ASSIGNED TASK
Pick up the passage below about Greene and House Republican leader Kevin McCarthy, and continue it from its last sentence.

PASSAGE TO READ
-------------------------
Two years later, Greene was elected to Congress.

A spokesperson for House Minority Leader Kevin McCarthy (R-Calif.) told Axios overnight that the GOP leader is aware of the comments and will discuss them with Greene. The emailed statement added, in reference to the revelations from the CNN report, "These comments are deeply disturbing and Leader McCarthy plans to have a conversation with the congresswoman about them."

And who knows, maybe McCarthy, who embraced Greene as a member in good standing after her election in November, and who urged the political world to give her "an opportunity" to succeed, will take this matter seriously. Perhaps the House Republican leader will conclude that Greene is simply too radical for an ostensibly mainstream political party to tolerate.

Or maybe McCarthy will find some new excuse to defend the indefensible.

As we recently discussed, House Republican leaders have meaningful options. McCarthy and his team could call for Greene's expulsion from the U.S. House. They could also strip Greene of her committee assignments -- which is precisely what McCarthy did to then-Rep. Steve King (R-Iowa) two years ago, concluding at the time that the House Republican conference would no longer "tolerate" the Iowan's record of racism.
-------------------------
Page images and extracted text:

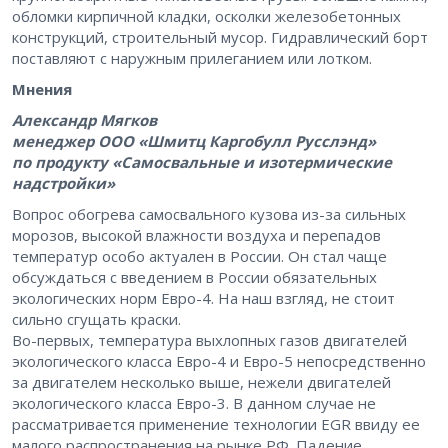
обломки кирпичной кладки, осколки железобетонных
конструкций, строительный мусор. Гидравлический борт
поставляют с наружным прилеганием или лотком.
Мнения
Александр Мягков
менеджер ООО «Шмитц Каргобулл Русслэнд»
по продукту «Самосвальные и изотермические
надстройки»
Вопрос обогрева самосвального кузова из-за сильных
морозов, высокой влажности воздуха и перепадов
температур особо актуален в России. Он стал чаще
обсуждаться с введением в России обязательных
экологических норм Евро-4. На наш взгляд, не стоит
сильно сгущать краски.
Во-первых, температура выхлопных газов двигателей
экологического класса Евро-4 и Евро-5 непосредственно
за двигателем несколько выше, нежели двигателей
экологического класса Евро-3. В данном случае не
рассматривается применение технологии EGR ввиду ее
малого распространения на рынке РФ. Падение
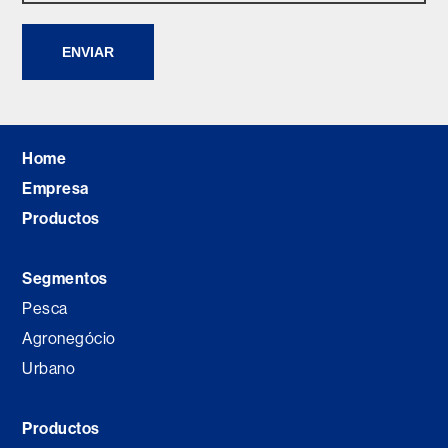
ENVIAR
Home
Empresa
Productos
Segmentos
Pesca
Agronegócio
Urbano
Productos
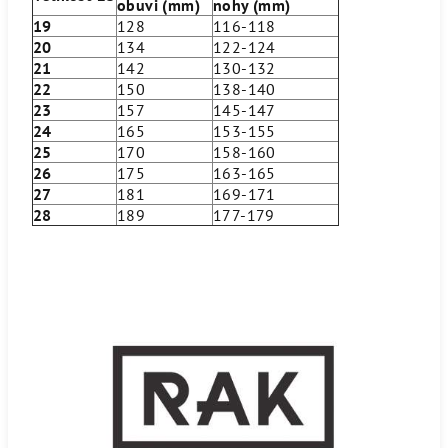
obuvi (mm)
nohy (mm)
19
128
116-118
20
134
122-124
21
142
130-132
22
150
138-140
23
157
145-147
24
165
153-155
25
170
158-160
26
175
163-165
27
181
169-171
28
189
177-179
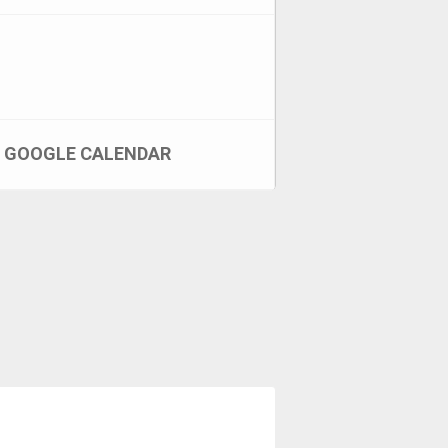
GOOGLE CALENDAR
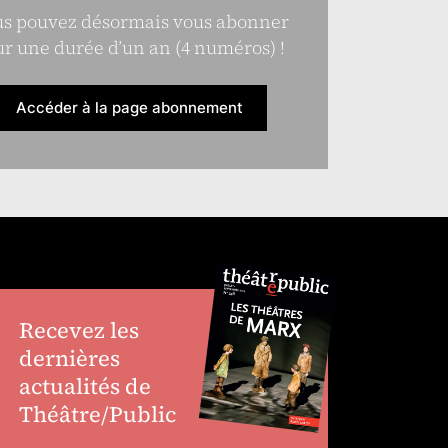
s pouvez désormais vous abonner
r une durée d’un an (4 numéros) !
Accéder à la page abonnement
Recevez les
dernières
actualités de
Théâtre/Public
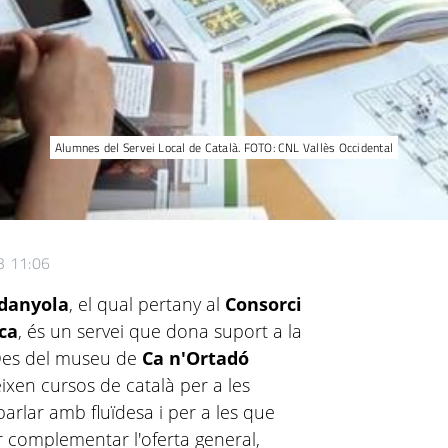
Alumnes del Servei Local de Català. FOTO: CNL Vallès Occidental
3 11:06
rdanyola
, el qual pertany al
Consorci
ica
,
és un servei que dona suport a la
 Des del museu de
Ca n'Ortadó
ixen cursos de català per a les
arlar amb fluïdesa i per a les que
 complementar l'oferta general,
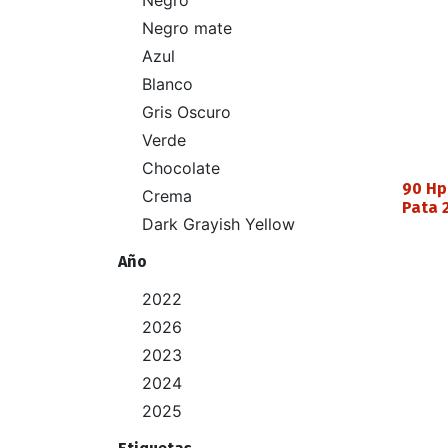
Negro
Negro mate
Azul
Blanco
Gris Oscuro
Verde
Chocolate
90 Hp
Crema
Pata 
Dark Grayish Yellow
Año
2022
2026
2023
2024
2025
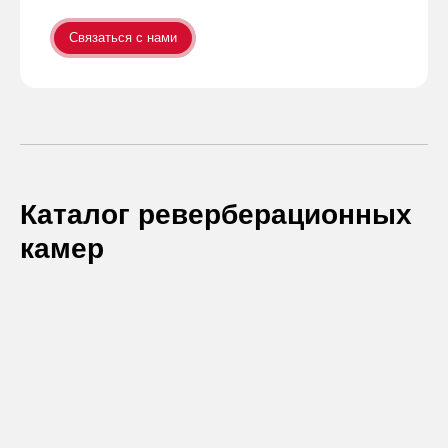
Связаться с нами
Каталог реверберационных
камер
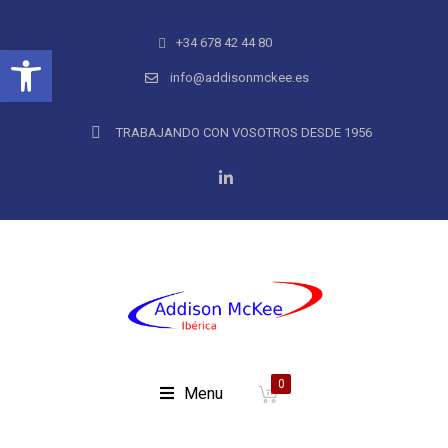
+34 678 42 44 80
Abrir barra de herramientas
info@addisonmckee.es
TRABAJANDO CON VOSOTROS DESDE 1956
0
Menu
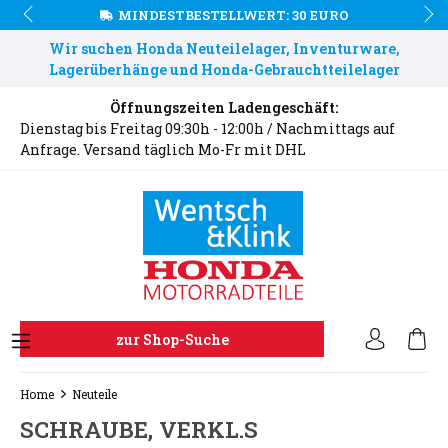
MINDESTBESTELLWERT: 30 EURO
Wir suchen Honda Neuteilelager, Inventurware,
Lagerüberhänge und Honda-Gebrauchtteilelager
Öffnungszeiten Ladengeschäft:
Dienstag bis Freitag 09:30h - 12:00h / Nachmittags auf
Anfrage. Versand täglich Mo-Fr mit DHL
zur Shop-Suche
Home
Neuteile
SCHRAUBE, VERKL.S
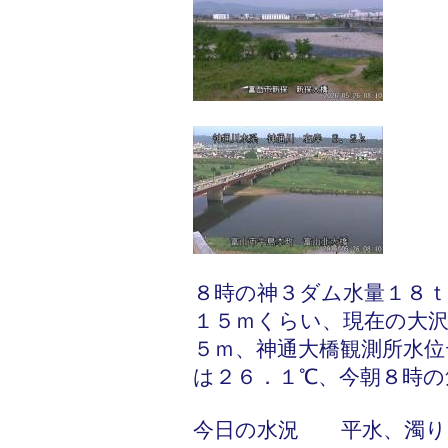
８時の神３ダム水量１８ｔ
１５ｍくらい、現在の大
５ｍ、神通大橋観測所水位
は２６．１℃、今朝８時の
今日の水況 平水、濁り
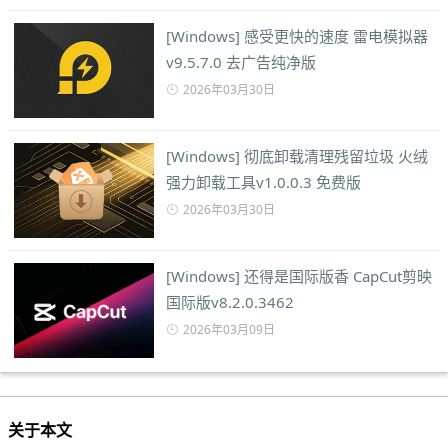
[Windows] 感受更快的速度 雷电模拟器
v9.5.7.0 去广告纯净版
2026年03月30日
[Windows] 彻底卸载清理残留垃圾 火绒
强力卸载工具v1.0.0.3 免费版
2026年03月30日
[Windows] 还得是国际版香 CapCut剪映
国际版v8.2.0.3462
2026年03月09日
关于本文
-------------------------
RESPONSE
Indeed, by taking actions to sanction King in 2019, saying his extremism was simply intolerable to the GOP, Republican leaders, whether they intended to or not, set a standard. By treating the radicals in their conference as normal members, the party's congressional leadership is effectively extending its imprimatur to extremists like Greene, making clear that King's racism may have been too much, but these radicals' dangerous conspiracy theories are in line with the party's values.

If Kevin McCarthy and his leadership team are willing to prove otherwise, now is their chance. The question isn't whether Marjorie Taylor Greene's radicalism is defensible; it's obviously not. The question is whether House Republican leaders will pass the test Greene's radicalism has created for them.